====== Source material

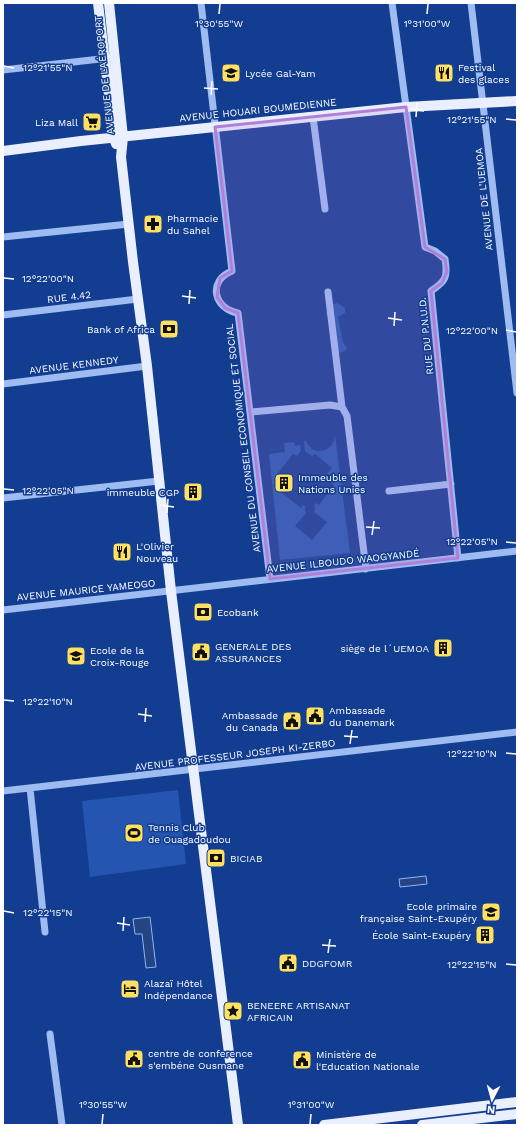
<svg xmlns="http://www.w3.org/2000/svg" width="520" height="1128" viewBox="0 0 520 1128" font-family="'Work Sans',sans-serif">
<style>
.green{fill:#2355b1}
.water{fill:#244483;stroke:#8fb5f6}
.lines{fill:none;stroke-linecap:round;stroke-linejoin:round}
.minor{stroke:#9ebbf2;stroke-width:7}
.major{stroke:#e9efff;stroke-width:10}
.marked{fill:#b080d9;fill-opacity:0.2;stroke:#b080d9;stroke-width:3;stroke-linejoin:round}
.ticks{fill:none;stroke:#fff;stroke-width:1.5}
.labels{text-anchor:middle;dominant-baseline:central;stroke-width:3;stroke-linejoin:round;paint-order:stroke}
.poi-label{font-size:10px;fill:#fff;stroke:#123d91;text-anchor:start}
.street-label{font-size:10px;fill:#fff;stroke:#123d91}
.ticks-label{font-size:10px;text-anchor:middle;fill:#fff;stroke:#123d91;stroke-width:3;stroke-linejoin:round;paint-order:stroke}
</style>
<rect width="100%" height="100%" fill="#123d91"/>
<path class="green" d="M337,303l8,5v5l-7,4 5,25 4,6 -2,3 -9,3 -3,-33 -7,-7 2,-8z
M335,435l15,118 -70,7 -11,-106 16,-2 -1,-9 10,-1 1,4 5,-1 1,6 -4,5 -4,-2 -16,20 3,3 -7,9 28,22 2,-3 2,1v4l1,3 -11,13 17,14 15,-18 -13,-10 1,-3 -1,-4 2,-2 3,2 15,-20 -7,-5 8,-2 -1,-4 -8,1 6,-7 -17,-14 -3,2 -7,-5 -1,-10h2c7,17 28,11 29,-6z
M178,790l8,74 -96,13 -8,-76z"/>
<path class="water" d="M426,876l1,8 -27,3 -1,-8z
M150,917l6,50 -10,1 -4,-34h-7l-2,-15z"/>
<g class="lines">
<path class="minor" d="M201,3l31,268c-25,10 -18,38 6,42l32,266
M392,3l33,244 10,4 10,8c3,18 1,22 -14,32l27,267
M471,3l46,390
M3,70l106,-12
M313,117l12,92
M3,237l126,-13
M328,292l14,115 5,9 19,153
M3,315l135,-16
M3,384l144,-18
M251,412l79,-7 12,2
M389,491l62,-7
M3,498l156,-17
M3,610l514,-59
M30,788l15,144
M3,791l514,-59
M50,1034l12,91"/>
<path class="major" d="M98,3l16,135 2,6
M109,3l14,134 -2,20 12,105 14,104 24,225 67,534
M3,151l78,-10 325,-34 111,-6
M324,1125l193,-23
M422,1125l95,-11"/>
</g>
<path class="marked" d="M406,107l19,140 20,12 2,13 -5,11 -11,8 27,267 -188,21 -32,-266 -13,-5 -8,-11 3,-19 12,-7 -17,-144z"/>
<path class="ticks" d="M219,14l1,-10M427,14l1,-10M4,66l10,2M204,88l14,1M211,95l1,-14M410,109l14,2M416,117l1,-14M506,119l10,1M4,278l10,1M182,296l14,2M189,304l1,-14M388,318l14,2M394,326l1,-14M506,330l10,2M4,489l10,1M160,505l14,2M167,513l1,-14M366,527l14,1M372,535l2,-14M506,542l10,1M4,700l10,1M138,714l14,2M145,722l1,-14M344,736l14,1M350,744l2,-14M506,753l10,1M4,911l10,2M117,923l13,2M123,931l1,-14M322,945l14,1M328,953l2,-14M506,964l10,1M102,1124l1,-10M310,1124l1,-10"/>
<defs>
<g id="school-square" transform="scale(1)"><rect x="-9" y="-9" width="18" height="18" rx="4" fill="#ffe15f" stroke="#123d91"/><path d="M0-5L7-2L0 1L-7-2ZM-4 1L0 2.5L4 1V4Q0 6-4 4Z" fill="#111"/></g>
<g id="restaurant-square" transform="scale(1)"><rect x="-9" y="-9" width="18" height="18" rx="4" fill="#ffe15f" stroke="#123d91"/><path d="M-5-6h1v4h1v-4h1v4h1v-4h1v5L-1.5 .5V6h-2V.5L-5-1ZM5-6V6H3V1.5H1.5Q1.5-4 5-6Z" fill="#111"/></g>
<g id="supermarket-square" transform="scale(1)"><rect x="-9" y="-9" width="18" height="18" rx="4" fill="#ffe15f" stroke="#123d91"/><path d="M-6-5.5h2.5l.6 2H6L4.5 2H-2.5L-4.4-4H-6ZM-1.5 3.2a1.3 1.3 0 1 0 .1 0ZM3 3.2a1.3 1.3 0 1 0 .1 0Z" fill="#111"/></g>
<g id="pharmacy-square" transform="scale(1)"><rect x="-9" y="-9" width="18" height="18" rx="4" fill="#ffe15f" stroke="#123d91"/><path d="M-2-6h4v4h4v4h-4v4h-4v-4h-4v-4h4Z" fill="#111"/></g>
<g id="bank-square" transform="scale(1)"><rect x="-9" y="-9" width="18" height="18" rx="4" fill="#ffe15f" stroke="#123d91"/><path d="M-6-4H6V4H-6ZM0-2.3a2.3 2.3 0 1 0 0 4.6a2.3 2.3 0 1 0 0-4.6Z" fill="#111"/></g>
<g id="building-square" transform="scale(1)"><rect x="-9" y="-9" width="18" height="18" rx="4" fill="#ffe15f" stroke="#123d91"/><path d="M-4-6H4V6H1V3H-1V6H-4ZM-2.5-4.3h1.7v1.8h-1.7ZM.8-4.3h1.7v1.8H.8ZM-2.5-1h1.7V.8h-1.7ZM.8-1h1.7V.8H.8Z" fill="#111"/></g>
<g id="civic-square" transform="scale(1)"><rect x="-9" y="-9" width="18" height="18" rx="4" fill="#ffe15f" stroke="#123d91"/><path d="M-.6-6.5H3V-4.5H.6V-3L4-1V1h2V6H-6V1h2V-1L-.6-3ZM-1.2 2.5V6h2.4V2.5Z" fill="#111"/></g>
<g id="stadium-square" transform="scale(1)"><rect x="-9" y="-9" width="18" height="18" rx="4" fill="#ffe15f" stroke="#123d91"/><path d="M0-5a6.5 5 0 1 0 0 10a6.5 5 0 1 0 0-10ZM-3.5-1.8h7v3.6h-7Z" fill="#111"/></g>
<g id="hotel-square" transform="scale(1)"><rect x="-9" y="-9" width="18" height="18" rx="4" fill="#ffe15f" stroke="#123d91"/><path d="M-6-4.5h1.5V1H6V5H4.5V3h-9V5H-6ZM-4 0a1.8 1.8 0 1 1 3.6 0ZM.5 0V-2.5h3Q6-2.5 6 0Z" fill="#111"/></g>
<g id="sight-square" transform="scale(1)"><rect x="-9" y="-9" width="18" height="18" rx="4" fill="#ffe15f" stroke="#123d91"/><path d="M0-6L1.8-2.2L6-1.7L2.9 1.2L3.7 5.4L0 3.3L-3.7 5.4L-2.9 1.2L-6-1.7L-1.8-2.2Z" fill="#111"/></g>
</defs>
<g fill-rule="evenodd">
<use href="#school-square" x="231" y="73"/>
<use href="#restaurant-square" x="444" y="73"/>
<use href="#supermarket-square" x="92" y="122"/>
<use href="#pharmacy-square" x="153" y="224"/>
<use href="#bank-square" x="169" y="329"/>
<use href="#building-square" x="284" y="483"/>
<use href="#building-square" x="193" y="492"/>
<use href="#restaurant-square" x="122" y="552"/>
<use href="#bank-square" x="203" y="612"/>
<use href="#building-square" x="443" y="648"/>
<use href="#civic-square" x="201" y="652"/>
<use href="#school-square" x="76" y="656"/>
<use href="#civic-square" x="315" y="716"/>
<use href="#civic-square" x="292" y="721"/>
<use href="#stadium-square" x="134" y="833"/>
<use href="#bank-square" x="216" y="858"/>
<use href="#school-square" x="491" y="912"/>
<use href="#building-square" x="485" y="935"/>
<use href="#civic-square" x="288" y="963"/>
<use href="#hotel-square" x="130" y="989"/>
<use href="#sight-square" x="233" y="1011"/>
<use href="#civic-square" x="134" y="1059"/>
<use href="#civic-square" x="302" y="1060"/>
</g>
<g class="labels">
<g class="poi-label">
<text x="458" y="67">Festival<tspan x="458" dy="12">des glaces</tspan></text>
<text x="245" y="73">Lycée Gal-Yam</text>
<text x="78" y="122" text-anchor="end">Liza Mall</text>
<text x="167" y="218">Pharmacie<tspan x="167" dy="12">du Sahel</tspan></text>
<text x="155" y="329" text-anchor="end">Bank of Africa</text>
<text x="298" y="477">Immeuble des<tspan x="298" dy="12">Nations Unies</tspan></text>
<text x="179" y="492" text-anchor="end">immeuble CGP</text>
<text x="136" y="546">L'Olivier<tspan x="136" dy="12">Nouveau</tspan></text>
<text x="217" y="612">Ecobank</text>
<text x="215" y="646">GENERALE DES<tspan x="215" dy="12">ASSURANCES</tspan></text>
<text x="429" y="648" text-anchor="end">siège de l´UEMOA</text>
<text x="90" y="650">Ecole de la<tspan x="90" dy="12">Croix-Rouge</tspan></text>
<text x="329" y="710">Ambassade<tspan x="329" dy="12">du Danemark</tspan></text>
<text x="278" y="715" text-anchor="end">Ambassade<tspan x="278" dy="12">du Canada</tspan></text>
<text x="148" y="827">Tennis Club<tspan x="148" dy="12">de Ouagadoudou</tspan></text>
<text x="230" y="858">BICIAB</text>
<text x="477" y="906" text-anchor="end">Ecole primaire<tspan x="477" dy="12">française Saint-Exupéry</tspan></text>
<text x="471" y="935" text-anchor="end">École Saint-Exupéry</text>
<text x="302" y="963">DDGFOMR</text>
<text x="144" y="983">Alazaï Hôtel<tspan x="144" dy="12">Indépendance</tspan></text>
<text x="247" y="1005">BENEERE ARTISANAT<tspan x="247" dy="12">AFRICAIN</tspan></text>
<text x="148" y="1053">centre de conference<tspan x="148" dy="12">s'embéne Ousmane</tspan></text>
<text x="316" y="1054">Ministère de<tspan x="316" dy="12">l'Education Nationale</tspan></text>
</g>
<g class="street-label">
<text transform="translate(104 75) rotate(-96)">AVENUE DE L'AÉROPORT</text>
<text transform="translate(258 110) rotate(-6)">AVENUE HOUARI BOUMEDIENNE</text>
<text transform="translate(484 199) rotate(-96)">AVENUE DE L'UEMOA</text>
<text transform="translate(69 297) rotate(-7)">RUE 4.42</text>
<text transform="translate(426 336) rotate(-96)">RUE DU P.N.U.D.</text>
<text transform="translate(74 365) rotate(-7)">AVENUE KENNEDY</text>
<text transform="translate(243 438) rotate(-97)">AVENUE DU CONSEIL ECONOMIQUE ET SOCIAL</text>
<text transform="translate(343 561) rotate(-6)">AVENUE ILBOUDO WAOGYANDÉ</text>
<text transform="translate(86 590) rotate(-6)">AVENUE MAURICE YAMEOGO</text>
<text transform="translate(235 755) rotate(-7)">AVENUE PROFESSEUR JOSEPH KI-ZERBO</text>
</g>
</g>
<g class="ticks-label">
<text x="219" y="27">1°30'55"W</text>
<text x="427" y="27">1°31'00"W</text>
<text x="48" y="71">12°21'55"N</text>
<text x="472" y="123">12°21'55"N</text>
<text x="48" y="282">12°22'00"N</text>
<text x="472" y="334">12°22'00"N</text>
<text x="48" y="494">12°22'05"N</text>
<text x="472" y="545">12°22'05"N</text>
<text x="48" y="705">12°22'10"N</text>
<text x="472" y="757">12°22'10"N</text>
<text x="48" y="916">12°22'15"N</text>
<text x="472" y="968">12°22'15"N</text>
<text x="103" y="1108">1°30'55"W</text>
<text x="311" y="1108">1°31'00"W</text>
</g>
<rect width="520" height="1128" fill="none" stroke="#ffffff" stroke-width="8"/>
<g transform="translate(492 1100) rotate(186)" stroke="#123d91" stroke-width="3" paint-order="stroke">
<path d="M0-3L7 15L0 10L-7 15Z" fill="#ffffff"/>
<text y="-6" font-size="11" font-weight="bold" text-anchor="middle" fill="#ffffff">N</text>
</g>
</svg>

============

**Task item**
Display every line of the listing that contains the string "lines".

**Answer box**
.lines{fill:none;stroke-linecap:round;stroke-linejoin:round}
<g class="lines">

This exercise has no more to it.